Greetings! This is Lucas. Yes, I am actually a paleontologist. I have the hammer, fedora, (upcoming) Master’s degree and everything. Being a paleontologist, though, isn’t really about these things. It’s about curiosity. Curiosity for ancient life, and curiosity for what that ancient life–usually in the form of fossils–can tell us about, well, us.
Right now, outside my window, birds are singing their morning chorus, greeting the sun. Due to some shared characteristics that include an S-shaped, curved neck, and large eye openings in the skull, birds have been linked genetically to dinosaurs. In fact, birds are technically avian dinosaurs.
When the meteor struck some 65 million years ago, the dinosaurs went extinct. The birds, however, clearly survived the cataclysm.
Our mammalian ancestors also squeaked by, and to great effect: the meteor closed the curtain on the Age of Reptiles, and ushered in the dawn of the Age of Mammals, which is where–or when–we are today.
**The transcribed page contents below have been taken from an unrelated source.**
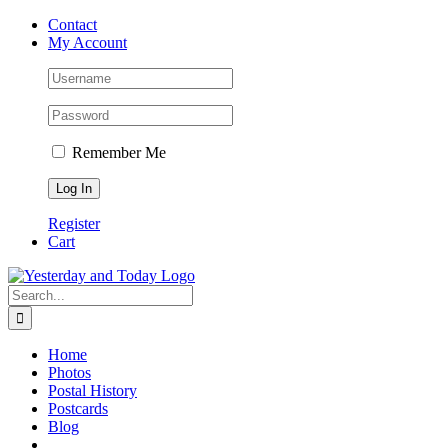
Skip
Contact
to
My Account
content
Remember Me
Register
Cart
Search
for:
Home
Photos
Postal History
Postcards
Blog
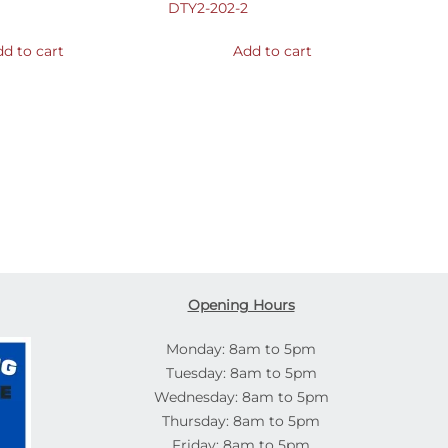
DTY2-202-2
d to cart
Add to cart
Opening Hours
Monday: 8am to 5pm
Tuesday: 8am to 5pm
Wednesday: 8am to 5pm
Thursday: 8am to 5pm
Friday: 8am to 5pm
So, when I hear the birds chirp at each other outside, I see the 6 mile-wide meteor striking Earth those many ages ago. (I imagine the meteor half-illuminated at night, à la the moon). I see small mammals like Cimolestes surviving, and I see large dinosaurs like Pachycephalosaurus going extinct. I see evolution by means of natural selection. But, most importantly, I see us. Or what would become us, scurrying around back there.
Welcome to my blog. Here you will discover scribbles from one paleontologist’s field notebook. His musings, diggings, observations.
-Lucas Joel, Monday morning, Southern California, summer 2012. Clear skies.